Lautlose Jäger der Nacht
Wie ein starker Düsenjet fliegt der Große Abendsegler durch die Abenddämmerung des Wolbecker Tiergartens.
Gut, dass wir Menschen die 120 Dezibel starken Ortungsschreie nicht hören können, denn sie bewegen sich auf einer Frequenz von 20 Kiloherz, die wir nicht wahrnehmen können. Abendsegler sind kräftige, aber schlanke Fledermäuse, die sehr gerne in so genannten Schwallen, also im Schwarm, jagen.
Fledermäuse seien sehr gesellige Tiere. „Kämpfe unter Artgenossen gibt es nicht“, sagte Naturgenussführerin Anja Tepe. So versammeln sich mehrere hundert Fledermäuse in ihren Winterquartieren. Und wenn sie nach der Winterstarre aufwachen, haben sie Durst. Deshalb bevorzugen Fledermäuse feuchte Bereiche, die sie auch im Wolbecker Tiergarten, dem einzigartigen FFH-Gebiet, finden.
Während des Sommers verbringen die Jäger der Luft tagsüber ihre Zeit in Baumhöhlen. So seien bis zu 200 Große Abendsegler in einer einzige Buche gefunden worden, erzählte die Landschaftsökologin.
Jetzt im Juli sind die jungen unerfahrenen Fledermäuse unterwegs, nachdem sie zuvor in den Monaten Mai und Juni in den so genannten Wochenstuben groß gezogen worden sind.

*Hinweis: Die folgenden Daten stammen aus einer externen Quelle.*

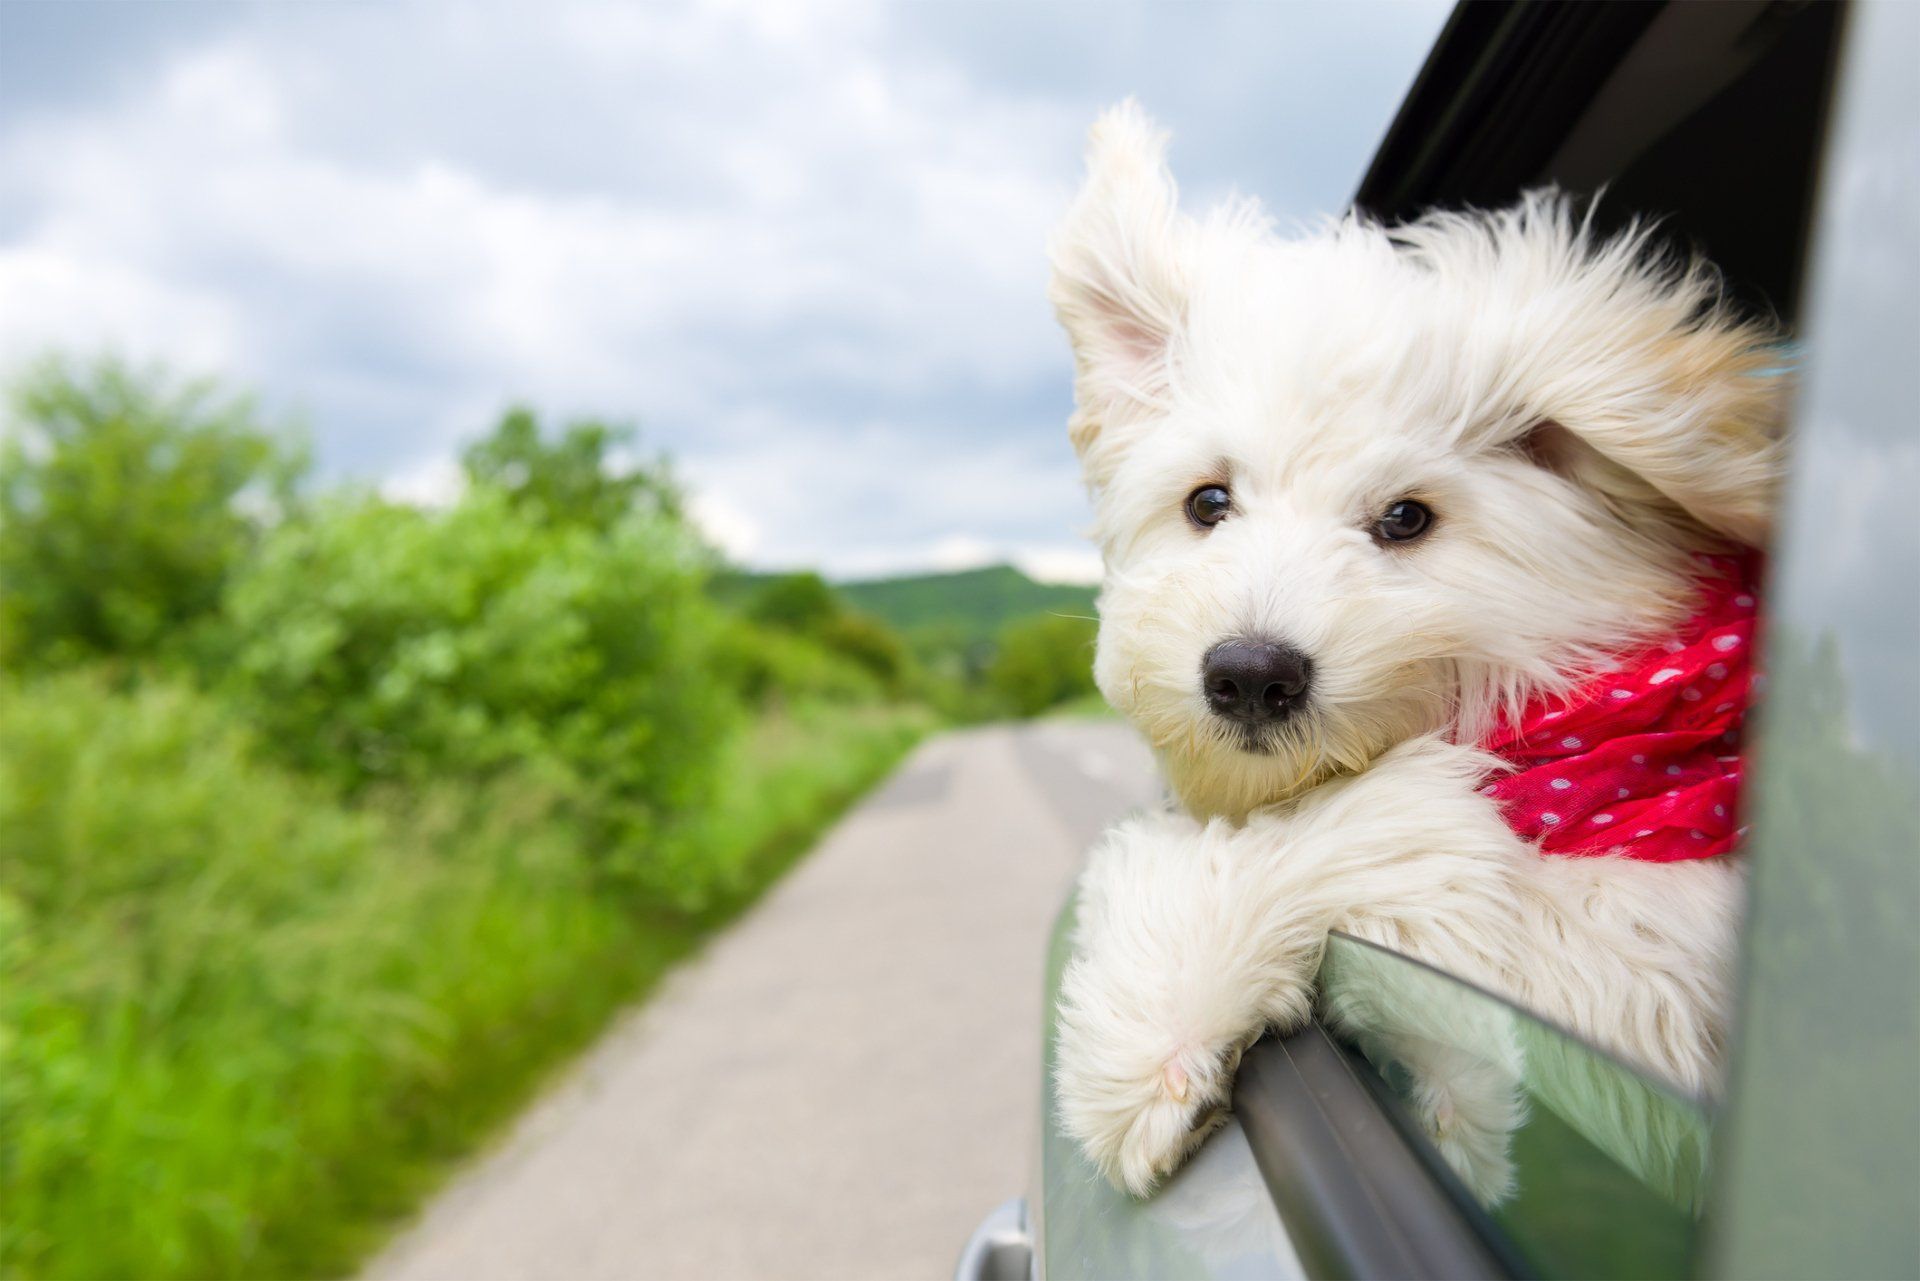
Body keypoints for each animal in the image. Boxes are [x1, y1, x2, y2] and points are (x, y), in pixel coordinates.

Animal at [1052, 107, 1781, 1206]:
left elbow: (1400, 836)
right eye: (1208, 502)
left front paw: (1148, 1031)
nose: (1249, 675)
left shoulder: (1656, 993)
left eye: (1406, 519)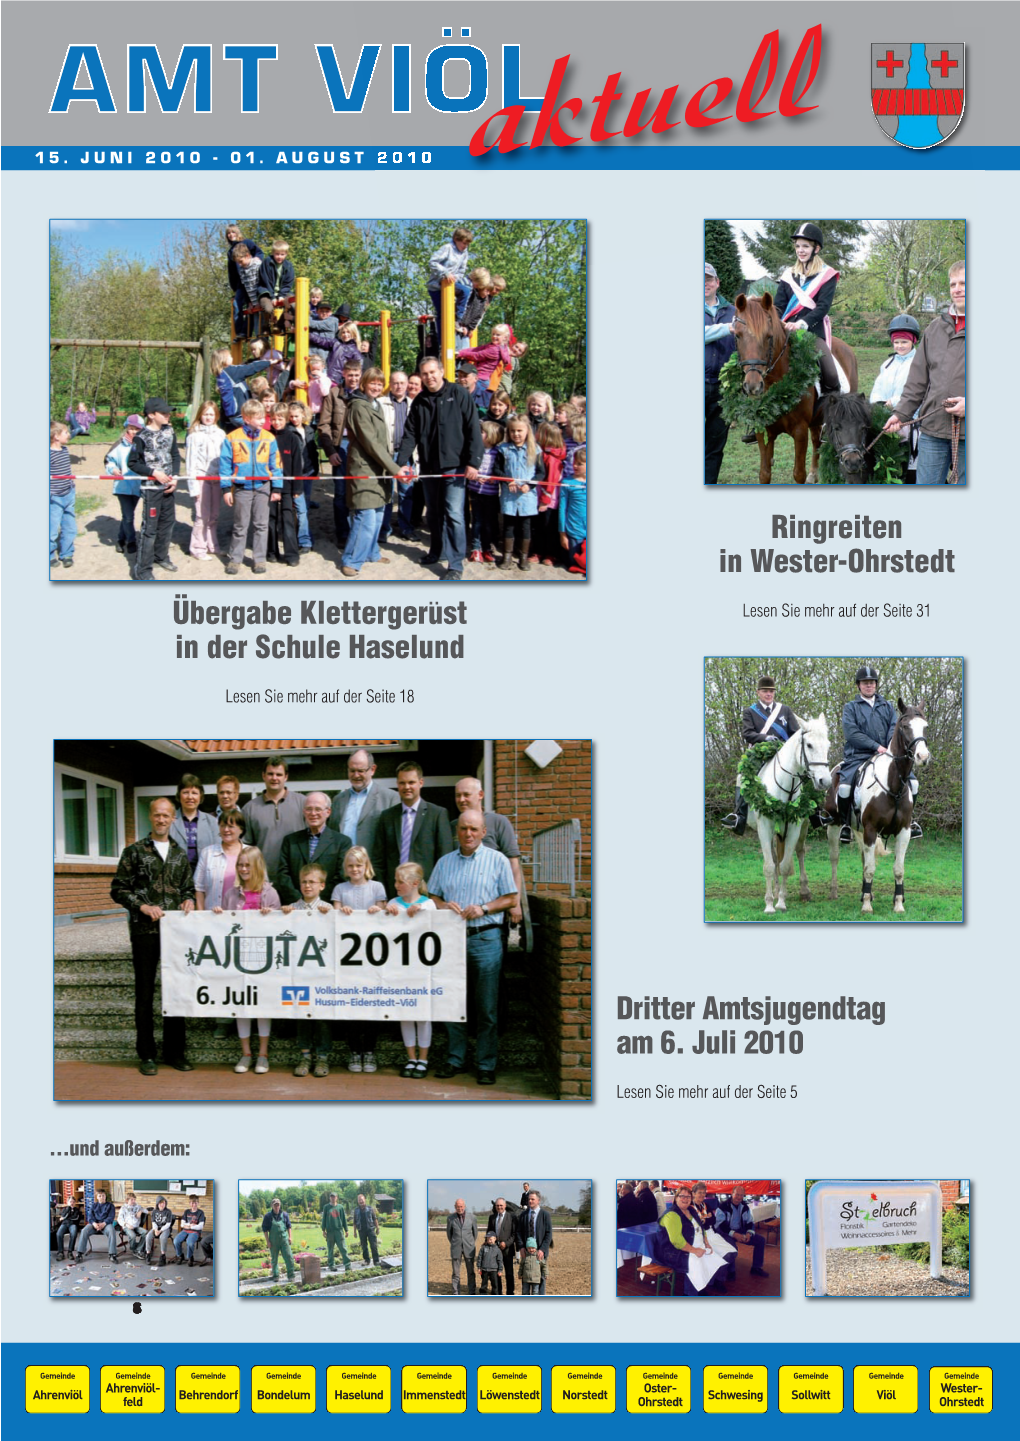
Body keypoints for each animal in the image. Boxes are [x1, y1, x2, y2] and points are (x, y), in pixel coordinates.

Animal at [737, 289, 858, 487]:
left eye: (769, 336)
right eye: (737, 335)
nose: (753, 386)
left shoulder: (800, 431)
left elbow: (798, 474)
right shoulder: (763, 431)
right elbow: (764, 474)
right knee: (817, 440)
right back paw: (814, 474)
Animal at [743, 717, 835, 916]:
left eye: (827, 745)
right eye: (809, 745)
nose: (825, 781)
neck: (787, 786)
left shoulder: (794, 827)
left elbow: (785, 866)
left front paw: (781, 903)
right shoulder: (764, 827)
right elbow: (769, 866)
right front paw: (770, 904)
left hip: (803, 827)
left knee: (799, 852)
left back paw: (803, 891)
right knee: (774, 858)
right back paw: (776, 891)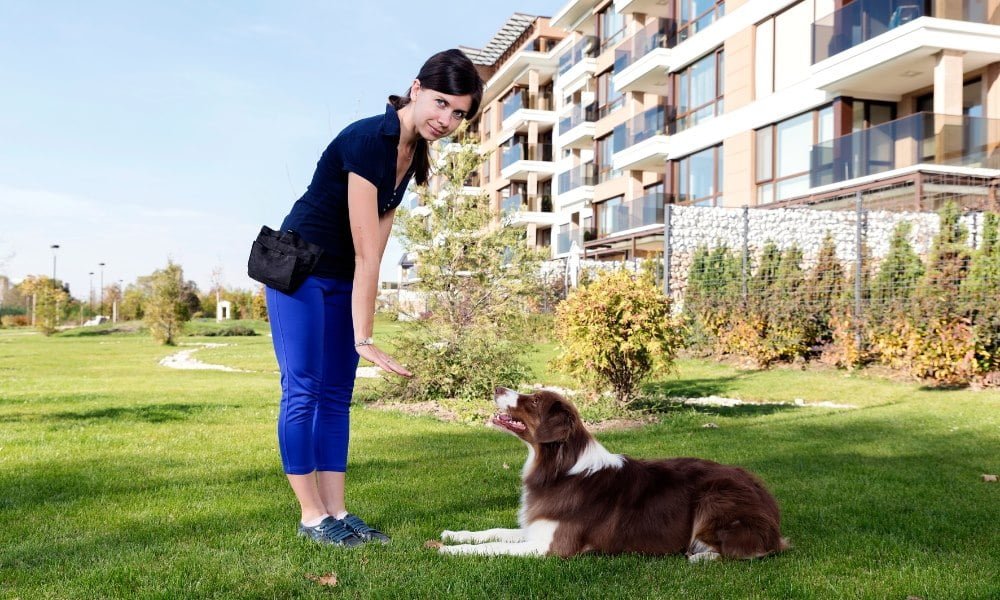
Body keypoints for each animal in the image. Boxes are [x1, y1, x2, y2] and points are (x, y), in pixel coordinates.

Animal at [438, 386, 788, 560]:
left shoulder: (553, 546)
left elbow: (493, 547)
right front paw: (455, 534)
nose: (497, 386)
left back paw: (701, 556)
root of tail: (768, 500)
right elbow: (494, 532)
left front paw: (449, 550)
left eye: (534, 400)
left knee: (748, 550)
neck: (560, 470)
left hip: (715, 497)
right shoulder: (537, 529)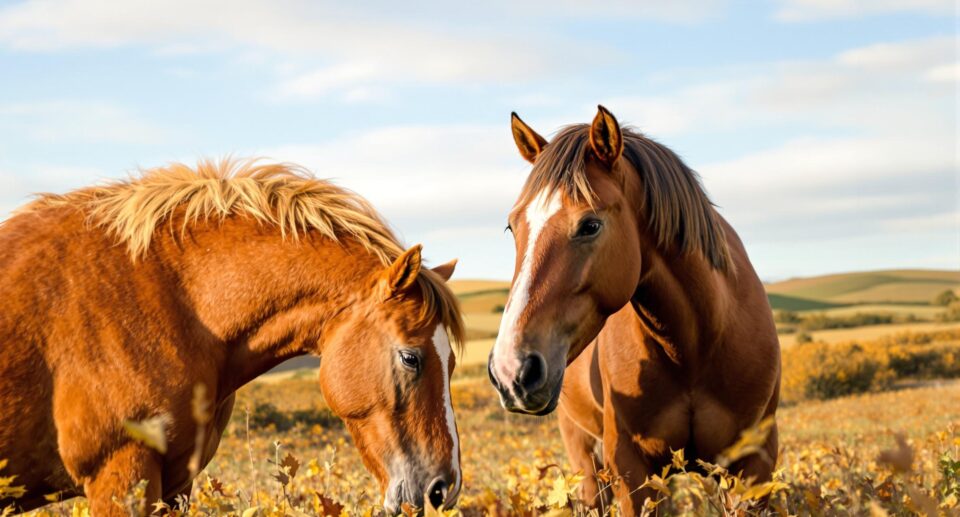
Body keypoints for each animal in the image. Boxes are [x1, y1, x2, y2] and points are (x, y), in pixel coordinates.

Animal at [488, 107, 780, 510]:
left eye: (590, 225)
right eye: (512, 227)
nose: (510, 370)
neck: (695, 348)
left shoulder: (753, 465)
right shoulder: (629, 467)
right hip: (584, 457)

Ein Naturphänomen erläuterte die Fledermausgutachterin. Nach der Balz im September und Oktober speichern die Fledermausweibchen das Sperma, um dann im Frühjahr den Eisprung freizugeben, ähnlich wie bei den Rehen.
Nach der Überquerung der Angelbrücke erfuhren die über 60 Fledermausfreunde am Rande der extensiv bewirtschafteten Obstbaumwiese, wie insektenreich sie ist. „Ein super Fledermausquartier“, sagte Anja Tepe. Immerhin vertilgt eine Fledermaus bis zu 4000 Mücken am Tag. Hier sei auch die Breitflügelfledermaus zu Hause, die auch gern in Gebäuden zwischen den Dachpfannen ihr Quartier aufschlägt. Nebenbei erzählt sie, dass Fledermäuse niemals angefasst werden dürften. Sie seien Überträger der Fledermaustollwut. Unangenehm für den Menschen, der ungeimpft tödliche Risiken eingehen kann.
Zurück entlang der Angel machten die Beobachter den Großen Abendsegler als ersten lautlosen Jäger aus des in der Dämmerung liegenden Abends aus. Ihn konnte konnte Anja Tepe mit dem Fledermausdetektor auf 20 Meter Entfernung orten. Im Gegensatz zu dem Braunen Langohr, der nur bis zu drei Meter geortet werden kann.
Allmählich, bei zunehmender Dunkelheit gesellten sich die Breitflügel-, Zwergflügel- und die Wasserfledermaus dazu. „Inkreative Namen“, sagte die Expertin.
Leider seien die Fledermäuse durch Windkraftanlagen zunehmend bedroht. „Die Windkraft kann Fledermäuse shreddern“, so Tepe. Auch der Druckunterschied, der zwischen den Rotorblättern herrscht, lässt deren Lungen reißen, sollten die Insektenjäger den Flug bis dahin überstanden haben. Auch die strengen Auflagen, die Häuslebauer erfüllen müssen, lassen wenig Freiraum für die lautlosen Jäger der Nacht.